Source paper: Integrated Strategic Planning at EKATI Diamond Mine - Coutts, B. (2009)

The EKATI paper describes a strategic planning system built around a clear planning aim: maximise EKATI’s full potential. That required a planning process capable of connecting strategic imperatives, physical inputs, project options, operating constraints, risk scenarios, and value metrics without losing sight of deliverability.

The paper explains that EKATI optimised a mineral inventory of physically discrete kimberlite orebodies developed through open pit and underground operations. Each pipe had unique revenue, recovery, capital, and operating characteristics. This made consistency of assumptions essential, because small changes in value, throughput, or uncertainty could alter the order in which options should be preserved or developed.

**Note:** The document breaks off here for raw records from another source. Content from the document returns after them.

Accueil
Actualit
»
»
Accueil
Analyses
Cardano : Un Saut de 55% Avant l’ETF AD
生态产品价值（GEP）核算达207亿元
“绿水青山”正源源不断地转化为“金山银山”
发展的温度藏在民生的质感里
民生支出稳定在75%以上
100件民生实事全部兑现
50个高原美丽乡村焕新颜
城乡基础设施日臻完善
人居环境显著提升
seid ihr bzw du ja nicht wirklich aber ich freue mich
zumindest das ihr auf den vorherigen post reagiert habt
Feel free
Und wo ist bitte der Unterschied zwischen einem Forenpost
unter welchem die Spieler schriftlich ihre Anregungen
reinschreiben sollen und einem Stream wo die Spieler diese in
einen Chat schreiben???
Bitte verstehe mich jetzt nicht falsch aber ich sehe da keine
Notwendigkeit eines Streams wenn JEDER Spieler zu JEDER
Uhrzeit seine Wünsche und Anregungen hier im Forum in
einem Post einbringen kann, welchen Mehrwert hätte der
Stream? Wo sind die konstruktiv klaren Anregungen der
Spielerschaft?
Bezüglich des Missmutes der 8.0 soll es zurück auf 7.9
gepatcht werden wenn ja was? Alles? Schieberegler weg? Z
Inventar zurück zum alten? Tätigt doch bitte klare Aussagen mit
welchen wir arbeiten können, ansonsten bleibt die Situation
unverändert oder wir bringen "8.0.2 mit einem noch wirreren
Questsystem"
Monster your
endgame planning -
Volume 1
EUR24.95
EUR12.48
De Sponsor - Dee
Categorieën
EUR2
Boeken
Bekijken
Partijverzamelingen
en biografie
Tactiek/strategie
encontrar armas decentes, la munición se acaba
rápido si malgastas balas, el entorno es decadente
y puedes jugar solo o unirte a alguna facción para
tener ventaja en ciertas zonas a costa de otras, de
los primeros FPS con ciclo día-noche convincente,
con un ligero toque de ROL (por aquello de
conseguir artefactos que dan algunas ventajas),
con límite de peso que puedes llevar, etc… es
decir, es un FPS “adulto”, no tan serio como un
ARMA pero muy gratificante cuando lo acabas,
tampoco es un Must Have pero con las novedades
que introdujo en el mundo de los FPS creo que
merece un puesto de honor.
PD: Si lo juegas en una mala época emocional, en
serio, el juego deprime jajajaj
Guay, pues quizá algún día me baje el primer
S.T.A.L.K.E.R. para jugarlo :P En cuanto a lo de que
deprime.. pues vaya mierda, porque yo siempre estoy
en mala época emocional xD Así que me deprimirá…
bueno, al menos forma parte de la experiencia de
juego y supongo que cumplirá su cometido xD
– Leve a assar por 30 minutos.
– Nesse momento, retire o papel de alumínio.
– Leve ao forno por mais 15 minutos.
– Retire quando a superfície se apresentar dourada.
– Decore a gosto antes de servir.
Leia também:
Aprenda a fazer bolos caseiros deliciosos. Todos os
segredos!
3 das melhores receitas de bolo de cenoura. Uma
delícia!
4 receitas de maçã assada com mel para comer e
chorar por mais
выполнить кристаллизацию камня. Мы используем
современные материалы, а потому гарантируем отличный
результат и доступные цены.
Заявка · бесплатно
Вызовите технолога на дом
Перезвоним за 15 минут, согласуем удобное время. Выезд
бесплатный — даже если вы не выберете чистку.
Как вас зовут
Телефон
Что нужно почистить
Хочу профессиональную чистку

COMET was used to evaluate base cases, development projects, tactical options, strategic options, and alternate scenarios. The base case value was treated as 100 per cent, and other strategic assessments were reported relative to it. That normalised comparison made it easier to understand which options genuinely improved the project and which only appeared attractive when viewed in isolation.

The paper is careful about the distinction between strategic optimisation and operational deliverability. A COMET schedule can reveal value drivers and preferred extraction order, but the next stage of planning still needs to transform that insight into a deliverable mining schedule. That handoff is one of the reasons integrated planning matters: the value idea must survive contact with the operating plan.

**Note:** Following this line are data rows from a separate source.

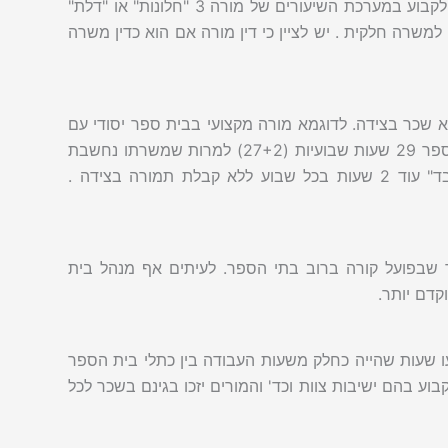
באופן כללי לפי נוהג מקובל בבתי הספר , רשאי מנהל בית הספר לקבוע במערכת השיעורים של מורה 3 "חלונות" או "דלת"
100 משרה או באופן יחסי – למשרה חלקית . יש לציין כי דין מורה אם הוא כדין משרה
רה מקבל לפחות 2 שעות שהייה (2 חלונות) ללא שכר בצידה. לדוגמא מורה מקצועי בבית ספר יסודי עם
משרה של 27 שעות שבועיות בעצם נמצא בפועל בין כתלי בית הספר 29 שעות שבועיות (27+2) למרות שמשרתו נחשבת
27 שעות שבועיות דהיינו 90% משרה (27/30) .כלומר הוא "עובד" עוד 2 שעות בכל שבוע ללא קבלת תמורה בצידה .
 שבפועל קורה ברוב בתי הספר. לעיתים אף מנהל בית
קדם יותר.
 שעות שהייה כחלק משעות העבודה בין כתלי בית הספר
וע בהם ישיבות צוות וכד' והמורים יזכו בגינם בשכר לכל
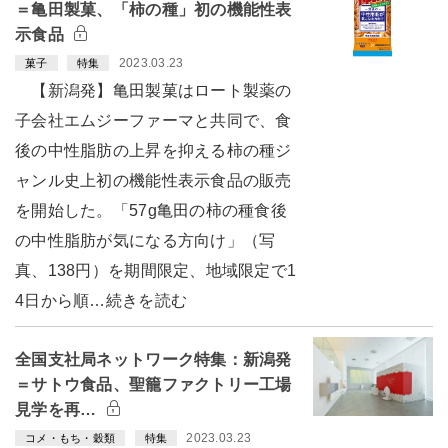
＝亀田製菓、「柿の種」初の機能性表
示食品
2023.03.23
菓子
特集
【新潟発】亀田製菓はロート製薬の
子会社エムジーファーマと共同で、食
後の中性脂肪の上昇を抑える柿の種ジ
ャンル史上初の機能性表示食品の販売
を開始した。「57g亀田の柿の種食後
の中性脂肪が気になる方向け」（写
真、138円）を期間限定、地域限定で1
4日から順…続きを読む
全国支社局ネットワーク特集：新潟発
＝サトウ食品、聖籠ファクトリー工場
見学を再…
2023.03.23
コメ・もち・穀類
特集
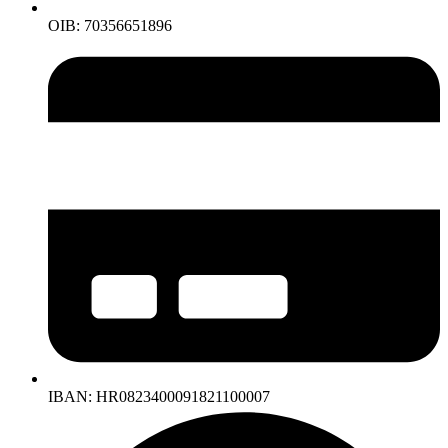
OIB: 70356651896
IBAN: HR0823400091821100007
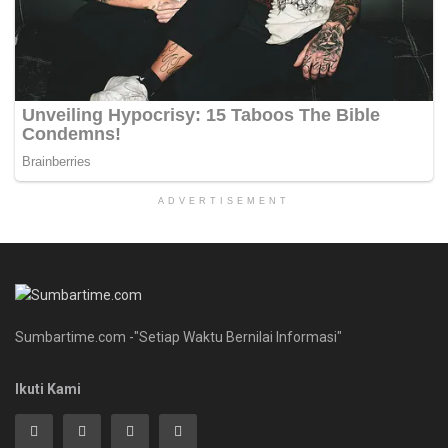
ADVERTISEMENT
Sumbartime.com -"Setiap Waktu Bernilai Informasi"
Ikuti Kami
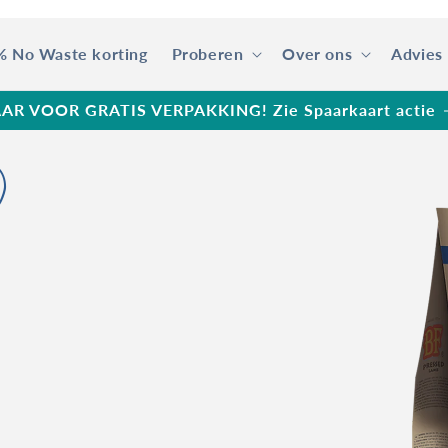
% No Waste korting
Proberen
Over ons
Advies
AR VOOR GRATIS VERPAKKING! Zie Spaarkaart actie
)
Ga direct naar
productinformatie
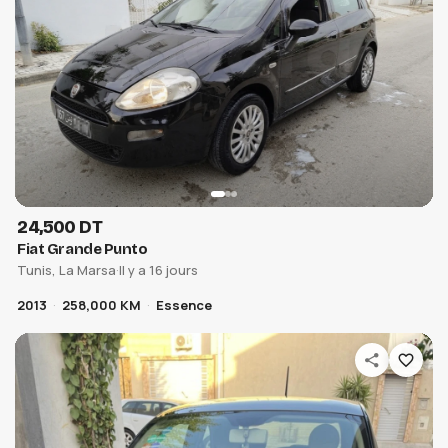
24,500 DT
Fiat Grande Punto
Tunis, La Marsa
·
Il y a 16 jours
2013
258,000 KM
Essence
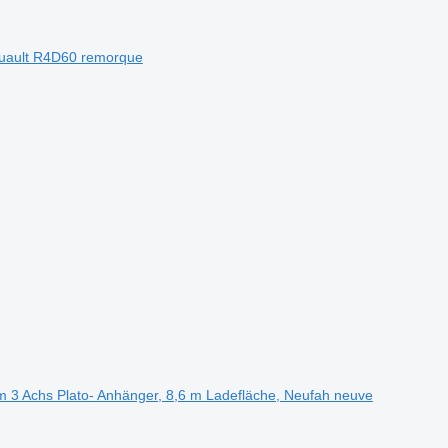
ouault R4D60 remorque
 m 3 Achs Plato- Anhänger, 8,6 m Ladefläche, Neufah neuve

Scenario analysis was central. EKATI assessed high and low risk production, plant throughput, poor winter road seasons, demand and diamond price changes, cost ranges, alternative mining methods, processing screen size, value recovery, and capital requirements. The result was not a single fragile plan, but a clearer understanding of the triggers and sensitivities behind decisions.

The case study shows why strategic planning should not be a calendar exercise. It should be an integrated decision system where the business continually challenges the present state, preserves valuable options, and translates optimisation insight into credible schedules.

Representative COMET schedule from the EKATI paper
Source Figure 7 from the EKATI paper: a representative COMET schedule used to understand value-driving sequence before operational schedule refinement.
EKATI strategy tree connecting strategic imperatives, pillars and initiatives
Source Figure 3 from the EKATI paper: strategy, pillars, and initiatives are linked so planning work stays connected to the business objective.